然后取出第一个分类头,经过MLP_head(其实就是一个Dense层)做分类就结束了。
让我们看代码吧:
import warnings
warnings.filterwarnings("ignore")
import os
os.environ['TF_CPP_MIN_LOG_LEVEL'] = '3'
import tensorflow as tf
from tensorflow.keras.layers import (Layer,Conv2D,LayerNormalization,
Dense,Input,Dropout,Softmax,Add)
from tensorflow.keras.models import Model
from tensorflow.keras.activations import gelu
# patch_embedding层,包括图片的embedding+分类头, 加上pos_embedding
class PatchEmbedding(Layer):
def __init__(self,image_size,patch_size,embed_dim,**kwargs):
super(PatchEmbedding,self).__init__(**kwargs)
self.embed_dim = embed_dim
self.n_patches = (image_size//patch_size) * (image_size//patch_size)
self.patch_embed = Conv2D(self.embed_dim,patch_size,patch_size)
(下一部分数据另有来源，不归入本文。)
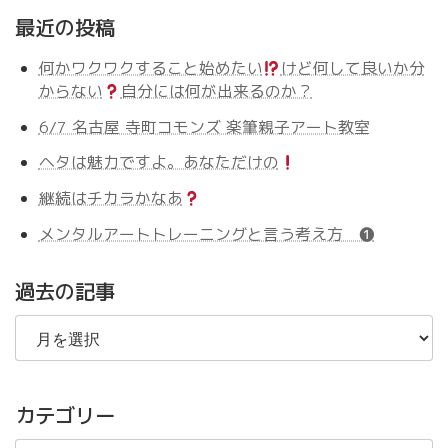
最近の投稿
何かワクワクすること始めたい
けど何して良いか分
からない
自分には何が出来るのか？
6/7 名古屋 寺町コモンズ 楽筆親子アート教室
ヘタは魅力ですよ。あなただけの
継続はチカラかなあ
メンタルアートトレーニングと言う考え方 ❶
過去の記事
過
去
の
記
事
カテゴリー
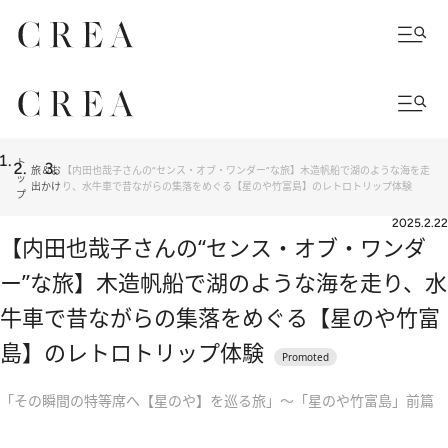
ト
旅＆お
【内田也哉子さんの“センス・オブ・ワンダー”な旅】木造帆船で湖のような海を走
ッ
出かけ
り、水牛車で昔ながらの集落をめぐる【星のや竹富島】のレトロトリップ体験
プ
2025.2.22
【内田也哉子さんの“センス・オブ・ワンダ
ー”な旅】木造帆船で湖のような海を走り、水
牛車で昔ながらの集落をめぐる【星のや竹富
島】のレトロトリップ体験
「その瞬間の特等席へ【星のや】を巡る旅」～「星のや竹富島」前篇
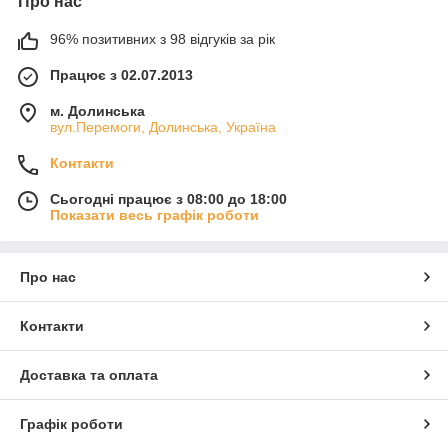
Про нас
96% позитивних з 98 відгуків за рік
Працює з 02.07.2013
м. Долинська
вул.Перемоги, Долинська, Україна
Контакти
Сьогодні працює з 08:00 до 18:00
Показати весь графік роботи
Про нас
Контакти
Доставка та оплата
Графік роботи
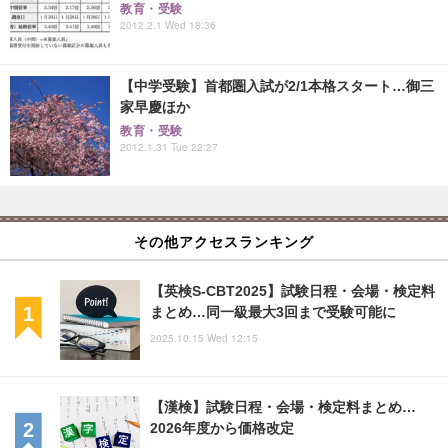
教育・受験
2012.2.1 Wed 18:36
【中学受験】首都圏入試が2/1本格スタート…御三
家早慶ほか
教育・受験
2012.1.31 Tue 22:27
その他アクセスランキング
【英検S-CBT2025】試験日程・会場・検定料
まとめ…同一級最大3回まで受験可能に
2025.10.15 Wed 12:15
【漢検】試験日程・会場・検定料まとめ…
2026年度から価格改定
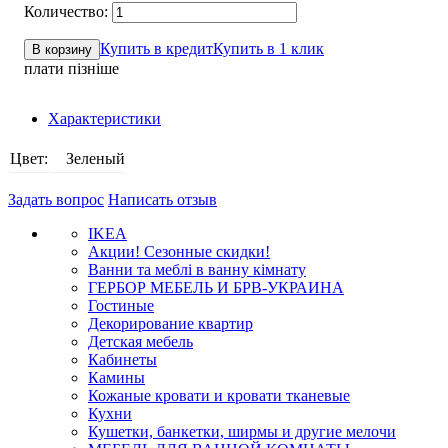
Купить в кредит
Купить в 1 клик
В корзину
плати пізніше
Характеристики
Цвет:
Зеленый
Задать вопрос
Написать отзыв
IKEA
Акции! Сезонные скидки!
Ванни та меблі в ванну кімнату
ГЕРБОР МЕБЕЛЬ И БРВ-УКРАИНА
Гостиные
Декорирование квартир
Детская мебель
Кабинеты
Камины
Кожаные кровати и кровати тканевые
Кухни
Кушетки, банкетки, ширмы и другие мелочи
# 添加分类的token,会concat到image_tokens中,使得shape为[b,196+1,768]
self.cls_token = self.add_weight('cls_token',shape=[1,1,self.embed_dim],
dtype='float32',initializer='random_normal',
trainable=True)
# pos_embedding与(image_tokens+cls_token)相加,所以shape也必须为[b,197,768]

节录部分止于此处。